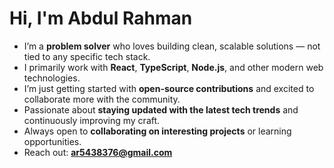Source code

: # Hi, I'm Abdul Rahman

- I’m a **problem solver** who loves building clean, scalable solutions — not tied to any specific tech stack.
- I primarily work with **React**, **TypeScript**, **Node.js**, and other modern web technologies.
- I’m just getting started with **open-source contributions** and excited to collaborate more with the community.
- Passionate about **staying updated with the latest tech trends** and continuously improving my craft.
- Always open to **collaborating on interesting projects** or learning opportunities.
- Reach out: **ar5438376@gmail.com**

★ ★ ★ ★ ★

_ABOUT THIS TASK_. Please transcribe exactly the lines above from the line that has "I'm Abdul Rahman" up to and including the line that has "- Passionate about"; no other line belongs in the answer.

_RESPONSE AREA_.
: # Hi, I'm Abdul Rahman

- I’m a **problem solver** who loves building clean, scalable solutions — not tied to any specific tech stack.
- I primarily work with **React**, **TypeScript**, **Node.js**, and other modern web technologies.
- I’m just getting started with **open-source contributions** and excited to collaborate more with the community.
- Passionate about **staying updated with the latest tech trends** and continuously improving my craft.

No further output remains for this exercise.